Bern (sda) Die Sicherheitspolitische Kommission (SIK) des Nationalrates ist für die Beschaffung von zwei Transportflugzeugen und von 12 Genie- und Minenräumpanzern. Sie hat das Rüstungsprogramm 2004 von 647 Millionen integral gebilligt.

Der Ständerat hatte den Kauf der Genie- und Minenräumpanzer für 129 Millionen bis zur Klärung der Bedürfnisse der Verteidigungsarmee zurückgestellt. Er war aber wie die SIK des Nationalrates klar für den Kauf der spanischen Transportflugzeuge des Typs CASA C-295M für 109 Millionen.

Der Beschaffung der Transportflugzeuge für Auslandeinsätze habe die SIK mit 15 zu 8 Stimmen zugestimmt, sagte Präsident Edi Engelberger (FDP/NW) am Dienstag vor den Medien im Bundeshaus.

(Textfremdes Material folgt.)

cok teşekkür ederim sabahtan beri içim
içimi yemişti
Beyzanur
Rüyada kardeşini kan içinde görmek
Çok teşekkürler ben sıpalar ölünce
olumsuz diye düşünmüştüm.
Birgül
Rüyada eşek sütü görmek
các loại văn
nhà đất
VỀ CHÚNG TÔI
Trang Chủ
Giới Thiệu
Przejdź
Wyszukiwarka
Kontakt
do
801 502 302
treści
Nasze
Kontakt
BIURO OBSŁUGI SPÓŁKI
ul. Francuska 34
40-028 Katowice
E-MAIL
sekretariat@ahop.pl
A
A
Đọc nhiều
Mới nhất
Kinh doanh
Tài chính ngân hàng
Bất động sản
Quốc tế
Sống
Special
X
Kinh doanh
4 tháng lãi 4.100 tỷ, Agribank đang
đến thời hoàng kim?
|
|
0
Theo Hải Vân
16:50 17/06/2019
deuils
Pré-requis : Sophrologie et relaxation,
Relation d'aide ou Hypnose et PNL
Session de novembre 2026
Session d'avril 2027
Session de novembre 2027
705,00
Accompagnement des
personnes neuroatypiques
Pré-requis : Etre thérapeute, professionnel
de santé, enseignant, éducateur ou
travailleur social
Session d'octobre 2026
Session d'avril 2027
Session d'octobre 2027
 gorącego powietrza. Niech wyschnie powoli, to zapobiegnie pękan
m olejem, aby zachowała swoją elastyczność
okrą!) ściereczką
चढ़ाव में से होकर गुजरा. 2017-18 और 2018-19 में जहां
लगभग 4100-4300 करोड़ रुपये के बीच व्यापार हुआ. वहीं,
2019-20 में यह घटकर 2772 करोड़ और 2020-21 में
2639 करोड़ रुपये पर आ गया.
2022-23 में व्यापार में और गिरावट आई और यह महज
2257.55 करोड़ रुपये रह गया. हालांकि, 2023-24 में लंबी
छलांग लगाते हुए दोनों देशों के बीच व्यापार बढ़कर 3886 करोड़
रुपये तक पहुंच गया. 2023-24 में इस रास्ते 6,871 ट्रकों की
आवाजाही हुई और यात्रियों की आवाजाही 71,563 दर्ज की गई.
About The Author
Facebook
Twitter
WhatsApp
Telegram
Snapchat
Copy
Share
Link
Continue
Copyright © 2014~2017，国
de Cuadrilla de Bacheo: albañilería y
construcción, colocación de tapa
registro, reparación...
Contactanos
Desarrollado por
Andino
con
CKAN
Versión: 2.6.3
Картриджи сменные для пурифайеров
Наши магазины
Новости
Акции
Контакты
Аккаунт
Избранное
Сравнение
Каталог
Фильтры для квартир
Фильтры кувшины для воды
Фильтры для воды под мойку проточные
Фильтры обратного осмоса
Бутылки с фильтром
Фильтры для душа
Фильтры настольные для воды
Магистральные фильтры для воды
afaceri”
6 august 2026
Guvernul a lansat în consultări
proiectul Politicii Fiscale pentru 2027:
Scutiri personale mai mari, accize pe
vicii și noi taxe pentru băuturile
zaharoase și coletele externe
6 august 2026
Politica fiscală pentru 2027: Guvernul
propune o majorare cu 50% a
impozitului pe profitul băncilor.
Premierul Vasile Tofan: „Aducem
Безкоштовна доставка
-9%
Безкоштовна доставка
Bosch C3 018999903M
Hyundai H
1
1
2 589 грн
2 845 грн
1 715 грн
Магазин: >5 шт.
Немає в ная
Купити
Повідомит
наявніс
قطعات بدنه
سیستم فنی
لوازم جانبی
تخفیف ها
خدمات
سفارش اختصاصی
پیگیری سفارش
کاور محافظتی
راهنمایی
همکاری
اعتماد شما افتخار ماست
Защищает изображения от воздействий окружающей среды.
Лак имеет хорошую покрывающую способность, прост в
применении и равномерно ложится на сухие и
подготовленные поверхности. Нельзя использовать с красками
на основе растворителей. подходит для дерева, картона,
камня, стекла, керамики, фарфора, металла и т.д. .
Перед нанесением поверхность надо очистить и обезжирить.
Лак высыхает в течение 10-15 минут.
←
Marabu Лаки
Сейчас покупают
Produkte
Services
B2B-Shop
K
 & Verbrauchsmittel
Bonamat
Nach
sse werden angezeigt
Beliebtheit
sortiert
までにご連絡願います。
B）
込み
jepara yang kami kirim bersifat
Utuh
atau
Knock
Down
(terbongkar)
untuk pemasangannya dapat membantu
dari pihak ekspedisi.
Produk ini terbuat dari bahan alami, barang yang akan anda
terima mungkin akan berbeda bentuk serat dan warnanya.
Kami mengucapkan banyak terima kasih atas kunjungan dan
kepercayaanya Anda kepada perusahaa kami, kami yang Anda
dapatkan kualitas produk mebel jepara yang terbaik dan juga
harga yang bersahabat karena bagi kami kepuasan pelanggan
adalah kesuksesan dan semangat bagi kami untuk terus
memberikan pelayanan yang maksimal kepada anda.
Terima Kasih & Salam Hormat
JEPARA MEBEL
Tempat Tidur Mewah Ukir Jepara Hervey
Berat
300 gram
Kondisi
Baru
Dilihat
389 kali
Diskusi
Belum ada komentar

Minderheitsanträge des links-grünen Lagers und von Teilen der SVP seien angesagt.

Knapper fiel das Ergebnis für die Beschaffung der Genie- und Minenräumpanzer auf dem Chassis überzähliger Leopard-Panzer aus. Mit 13 zu 11 Stimmen stellte sich die SIK gegen den Ständerat. Auch hier liegen Minderheitsanträge von SP/Grünen und Teilen der SVP vor.

Rest unbestritten

Die anderen Posten des Rüstungsprogramms waren in der SIK unbestritten. Dazu gehören Investitionen ins Luftraumüberwachungs- und Einsatzleitsystem FLORAKO für 268 Millionen zu Gunsten der FA-18-Kampfjets. Für 35 Millionen sollen in Deutschland 105 000 so genannte Ballistische Schutzhelme gekauft werden.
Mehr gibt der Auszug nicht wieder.